• Para leer los llamados “evangelios de la infancia” -en los capítulos 1 y 2 de los Evangelios de Lucas y Mateo- hay que saber que son unos capítulos añadidos a los respectivos Evangelios como prólogo. De modo que su contenido es el mismo que después hallamos cuando seguimos los hechos y las palabras de Jesús y el posicionamiento de los distintos personajes ante Él. Por tanto, no nos cuentan hechos de la infancia de Jesús sino que pretenden decirnos, como todo el Evangelio, “Hijo de Dios” (35).
• Así pues, aunque en las representaciones navideñas los amos del escenario sean el ángel y María, el texto nos habla de Jesús, el Cristo. El protagonista es “el hijo” (31) que María tendrá.
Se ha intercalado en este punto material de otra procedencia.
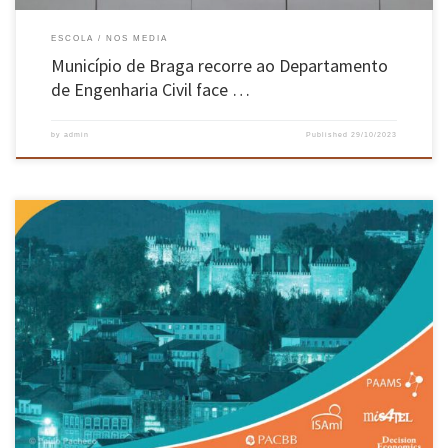
ESCOLA
NOS MEDIA
Município de Braga recorre ao Departamento
de Engenharia Civil face …
by
admin
Published
29/10/2023
Guimarães acolheu um encontro internacional sobre inteligência artificial e a ciência dos
dados nos passados dias 12 a 14, tendo reunido mais de 300 especialistas e investigadores
portugueses e estrangeiros, provenientes de mais de 40 países. Paulo Novais, da Escola de
Engenharia da UMinho, Centro ALGORITMI/LASI, referiu o encontro como […]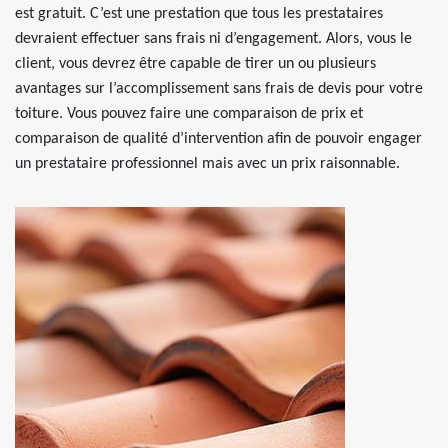
est gratuit. C’est une prestation que tous les prestataires
devraient effectuer sans frais ni d’engagement. Alors, vous le
client, vous devrez être capable de tirer un ou plusieurs
avantages sur l’accomplissement sans frais de devis pour votre
toiture. Vous pouvez faire une comparaison de prix et
comparaison de qualité d’intervention afin de pouvoir engager
un prestataire professionnel mais avec un prix raisonnable.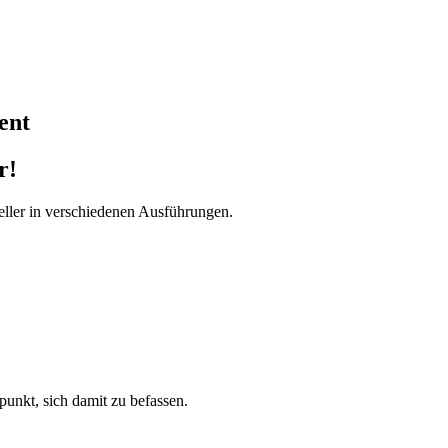
ent
r!
ller in verschiedenen Ausführungen.
tpunkt, sich damit zu befassen.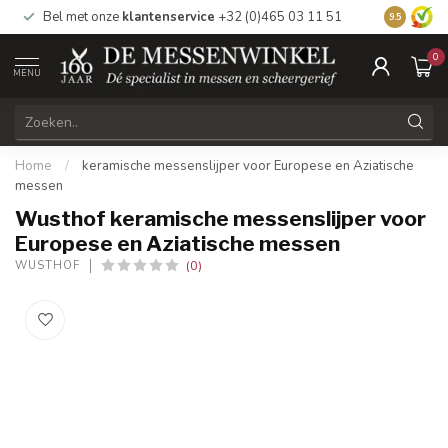
Bel met onze
klantenservice
+32 (0)465 03 11 51
Bezoek
on
9.5
0
MENU
Home
/
keramische messenslijper voor Europese en Aziatische
messen
Wusthof keramische messenslijper voor
Europese en Aziatische messen
(0)
WUSTHOF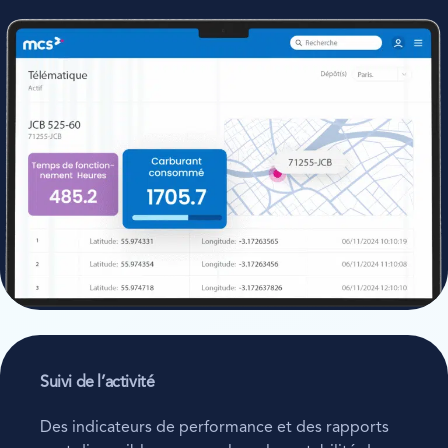
Suivi de l’activité
Des indicateurs de performance et des rapports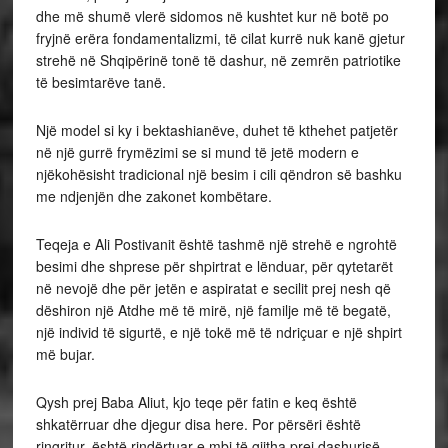
dhe më shumë vlerë sidomos në kushtet kur në botë po
fryjnë erëra fondamentalizmi, të cilat kurrë nuk kanë gjetur
strehë në Shqipërinë tonë të dashur, në zemrën patriotike
të besimtarëve tanë.
Një model si ky i bektashianëve, duhet të kthehet patjetër
në një gurrë frymëzimi se si mund të jetë modern e
njëkohësisht tradicional një besim i cili qëndron së bashku
me ndjenjën dhe zakonet kombëtare.
Teqeja e Ali Postivanit është tashmë një strehë e ngrohtë
besimi dhe shprese për shpirtrat e lënduar, për qytetarët
në nevojë dhe për jetën e aspiratat e secilit prej nesh që
dëshiron një Atdhe më të mirë, një familje më të begatë,
një individ të sigurtë, e një tokë më të ndriçuar e një shpirt
më bujar.
Qysh prej Baba Aliut, kjo teqe për fatin e keq është
shkatërruar dhe djegur disa here. Por përsëri është
ringritur, është rindërtuar e mbi të gjitha prej dashurisë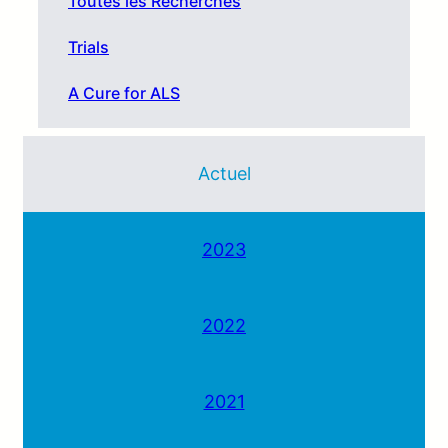
Toutes les Recherches
Trials
A Cure for ALS
Actuel
2023
2022
2021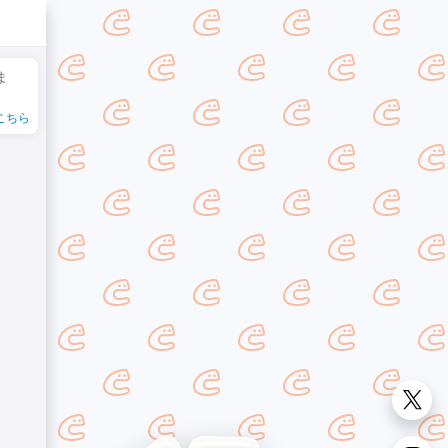
ま
こちら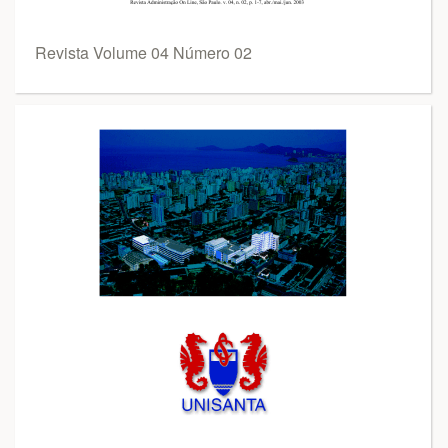
Revista Volume 04 Número 02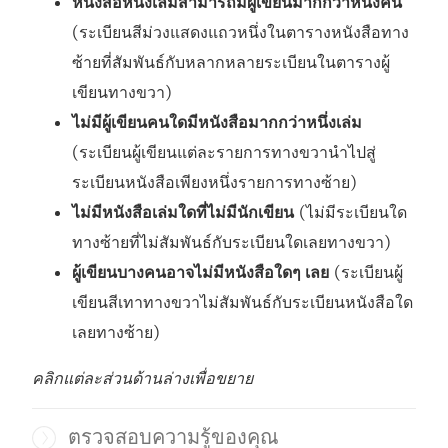
หนังสือหนึ่งเล่มสามารถมีผู้เขียนมากกว่าหนึ่งคน
(ระเบียนสีม่วงแสดงแถวหนึ่งในตารางหนังสือทาง
ซ้ายที่สัมพันธ์กับหลากหลายระเบียนในตารางผู้
เขียนทางขวา)
ไม่มีผู้เขียนคนใดมีหนังสือมากกว่าหนึ่งเล่ม
(ระเบียนผู้เขียนแต่ละรายการทางขวานำไปสู่
ระเบียนหนังสือเพียงหนึ่งรายการทางซ้าย)
ไม่มีหนังสือเล่มใดที่ไม่มีนักเขียน
(ไม่มีระเบียนใด
ทางซ้ายที่ไม่สัมพันธ์กับระเบียนใดเลยทางขวา)
ผู้เขียนบางคนอาจไม่มีหนังสือใดๆ เลย
(ระเบียนผู้
เขียนสีเทาทางขวาไม่สัมพันธ์กับระเบียนหนังสือใด
เลยทางซ้าย)
คลิกแต่ละส่วนด้านล่างเพื่อขยาย
ตรวจสอบความรู้ของคุณ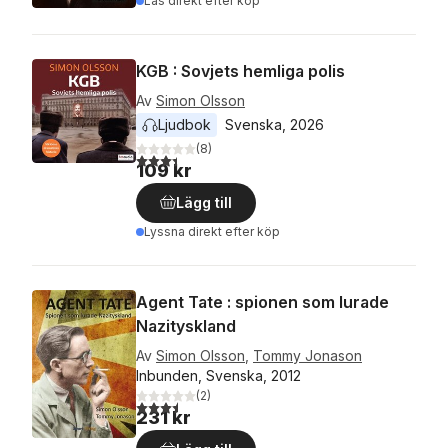
Läs direkt efter köp
KGB : Sovjets hemliga polis
Av
Simon Olsson
Ljudbok
Svenska
, 
2026
(
8
)
3,4
utav 5 stjärnor. Totalt antal röster:
109 kr
Lägg till
Lyssna direkt efter köp
Agent Tate : spionen som lurade
Nazityskland
Av
Simon Olsson
,
Tommy Jonason
Inbunden, Svenska, 2012
(
2
)
3,5
utav 5 stjärnor. Totalt antal röster:
231 kr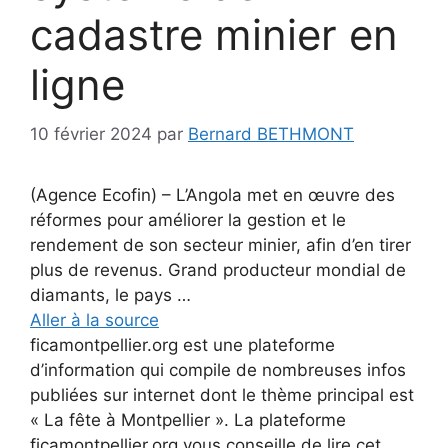
cadastre minier en
ligne
10 février 2024
par
Bernard BETHMONT
(Agence Ecofin) – L’Angola met en œuvre des
réformes pour améliorer la gestion et le
rendement de son secteur minier, afin d’en tirer
plus de revenus. Grand producteur mondial de
diamants, le pays …
Aller à la source
ficamontpellier.org est une plateforme
d’information qui compile de nombreuses infos
publiées sur internet dont le thème principal est
« La fête à Montpellier ». La plateforme
ficamontpellier.org vous conseille de lire cet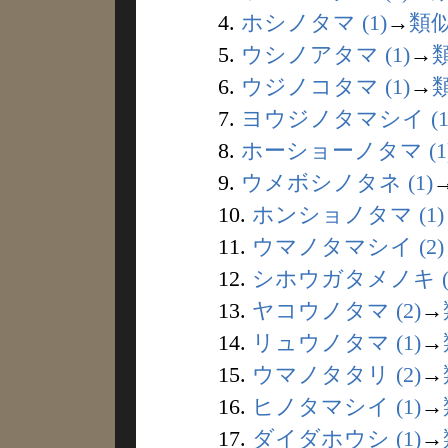
4.
ホシノタマ (1)
→
類
5.
ウシノアタマ (1)
→
6.
ウジノコタマ (1)
→
7.
ヨウジノタマシイ (1
8.
ホーショーノタマ (1
9.
ウメボシノタネ (1)
10.
ホンショノタマ (1)
11.
ウマノタマシイ (2)
12.
シホウガタメノキ (
13.
ヤコウノタマ (2)
→
14.
リュウノタマ (1)
→
15.
ウマノタタリ (2)
→
16.
ヒノタマシイ (1)
→
17.
ダイダホウシ (1)
→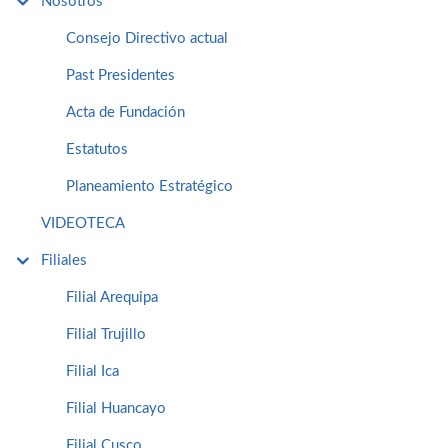
Nosotros
Consejo Directivo actual
Past Presidentes
Acta de Fundación
Estatutos
Planeamiento Estratégico
VIDEOTECA
Filiales
Filial Arequipa
Filial Trujillo
Filial Ica
Filial Huancayo
Filial Cusco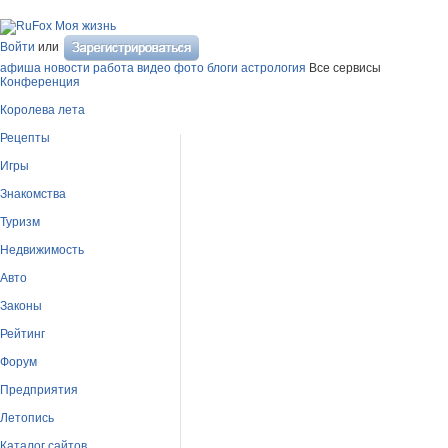
Моя жизнь
Войти
или
афиша
новости
работа
видео
фото
блоги
астрология
Все сервисы
Конференция
Королева лета
Рецепты
Игры
Знакомства
Туризм
Недвижимость
Авто
Законы
Рейтинг
Форум
Предприятия
Летопись
Каталог сайтов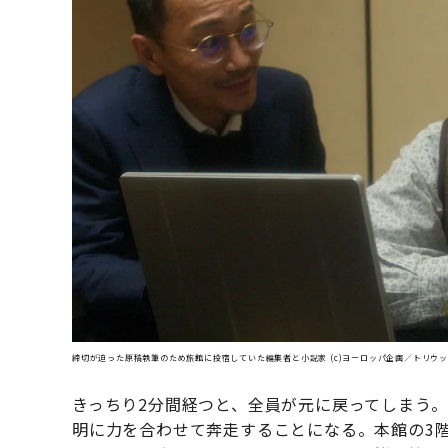
締切が迫った原稿執筆のため旅館に投宿していた編集者と小説家 (c)ヨーロッパ企画／トリウッド
きっちり2分間経つと、全員が元に戻ってしまう
明に力を合わせて奔走することになる。本館の3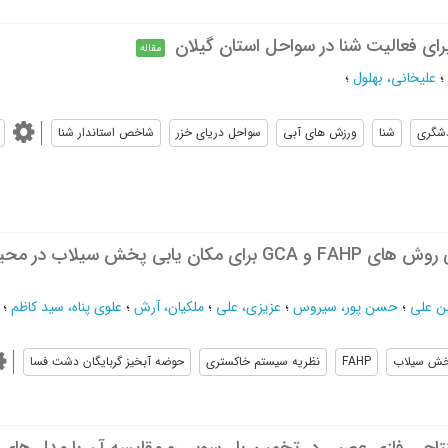
رای فعالیت شنا در سواحل استان گیلان
مقاله
؛
علیخانی، بهلول
؛
شگری
شنا
ورزش های آبی
سواحل دریای خزر
شاخص استاندار شنا
ن علی
؛
حسن پور، سیروس
؛
عزیزی، علی
؛
ملکیان، آرش
؛
علوی پناه، سید کاظم
؛
ش سیلاب
FAHP
نظریه سیستم خاکستری
حوضه آبخیز گربایگان دشت فسا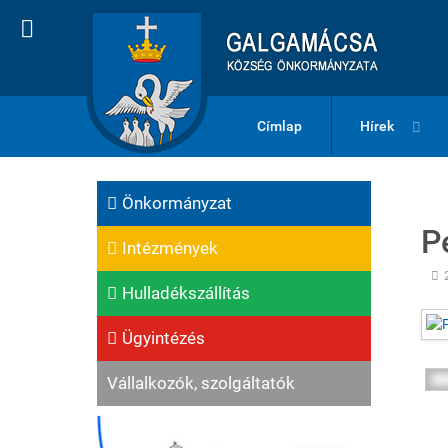
Címlap
Hírek
Önkormányzat
P
Intézmények
Hulladékszállítás
Ügyintézés
Vállalkozók, szolgáltatók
El evangelista pretende mostrar desde el comienzo de su obra quién es verdaderamente Jesús de Nazaret: el que ha nacido de María como hombre es, al mismo tiempo, el Mesías e Hijo de Dios.
• El texto nos habla mucho de ese hijo que tiene que nacer. Por ejemplo, diciéndonos su nombre, “Jesús” (31). O diciendo que “se llamará -por quienes crean en Él- Hijo del Altísimo” (32) e “Hijo de Dios” (35), títulos que muestran su relación única y directa con Dios. También se habla de Él presentándolo como rey (33) en el “trono de David” (32), expresiones que conectan con la esperanza de Israel en un Mesías, un “Salvador” (Lc 1,69; 2,11; 2,30) enviado por Dios para liberar a su pueblo.
• Este fragmento que contemplamos hoy destaca especialmente la iniciativa de Dios en la Encarnación de su Hijo: es Dios quien envía el mensaje a María (26-27); es Dios quien constituirá a Jesús como Mesías (32); la concepción humana es obra del Espíritu Santo (35).Pero la sorpresa es que toda la acción de Dios se realiza, precisamente, en la “carne” (Jn 1, 14) humana. Es decir, la iniciativa de Dios se puede llevar a cabo si hay respuesta -y, por tanto, iniciativa- nuestra. El “sí” de María (38), el “sí” de cada discípulo, permiten a Dios llevar adelante su plan.
• Las palabras del Ángel: “para Dios nada hay imposible” (37) vienen a dar respuesta a la pequeñez humana ante semejante propuesta de Dios. Es decir, para María y para nosotros “nada hay imposible” cuando nos ponemos a disposición de la iniciativa de Dios. Por eso no hemos de “temer” (30). Abrahán, a quien recuerdan estas palabras del Ángel (Gn 18, 14), lo experimentó: mientras quiso ser él el creador de un gran pueblo, la promesa de Dios no se podía cumplir.